空路では,小松基地だけでなく,富山空港,能登空港,福井空港も一般の利用制限をしてでも救援拠点としての利用に転換すべきではなかったのだろうか。
今回の地震では,津波を伴っており,海路での救援は難しかったのかもしれない。実際,想定外の地盤隆起で海岸線が盛り上がり,船舶の着岸ができない状態になっている。しかしそれでも,船舶からの小型ヘリでの物資輸送ができたのではないかと思えるし,こんなときのこそ,活躍すべきなのが災害用ドローンではないかと思うのである(災害時にもっとドローンを活用せよ - jeyseni's diary (hatenablog.com) 2020/7/10)。

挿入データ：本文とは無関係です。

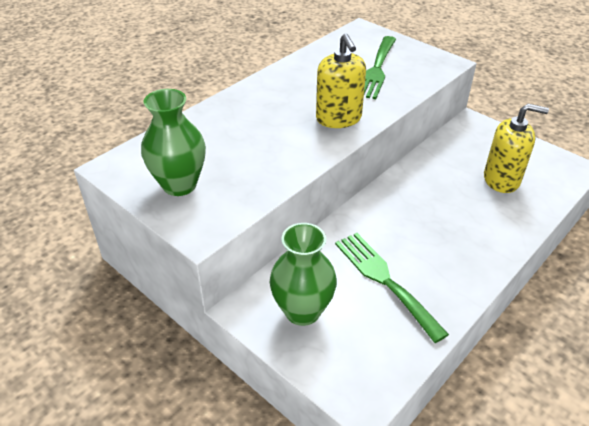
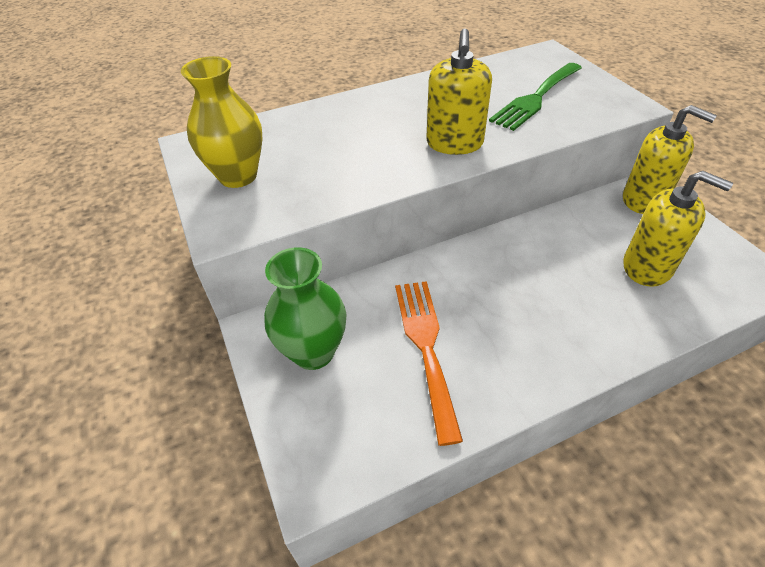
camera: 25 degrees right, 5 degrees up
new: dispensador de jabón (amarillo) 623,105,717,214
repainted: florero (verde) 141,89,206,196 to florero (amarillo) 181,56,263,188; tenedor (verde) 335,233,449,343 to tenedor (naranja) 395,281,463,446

沖合から陸地まで,灯油のポリタンクを運ぶことぐらい,容易なのではないだろうか。
海路からの支援という意味では,阪神淡路大震災や東日本大震災の際に,米軍の支援を政府が断ったことが思い出される。最終的に,米軍艦の入浴設備を使わせてもらって助かった思いをした日本人がどれだけいたことだろうか。いずれも寒い季節の地震だっただけにありがたかったはずである。
今回の地震では,現地への重機の投入ができておらず,電気と水道の復旧に時間がかかる。陸路の復旧には土砂の取り除きと整地,さらなるがけ崩れの防止など,時間がかかる。ならば空路,海路で断続的な物資補給を数多く続けることがより効果が高いように思える。発電機と燃料,暖房器と燃料をまず投入して,明かりと熱を連続して確保することが第一だと考える。水,食糧は少しガマンはできるかと思える。
防衛省・自衛隊|令和4年版防衛白書|資料8 主要航空機の保有数・性能諸元 (mod.go.jp) を見ると,自衛隊の陸海空のヘリコプター保有台数は大小合わせて260機ある。この際,オスプレイを投入してもいいではないか。活動している隊員の方の努力には感謝するが,どうも有事の初動対応がいつも遅いように感じる。自衛隊の最高責任者は内閣総理大臣だが,防衛大臣,参謀長などによるボトムアップ申告と,それに即応して出動できる事前の準備態勢の確立を改めて求めたい。正直,関東直下型地震や南海トラフ地震が現実となった場合,支援に対する不安が消えない。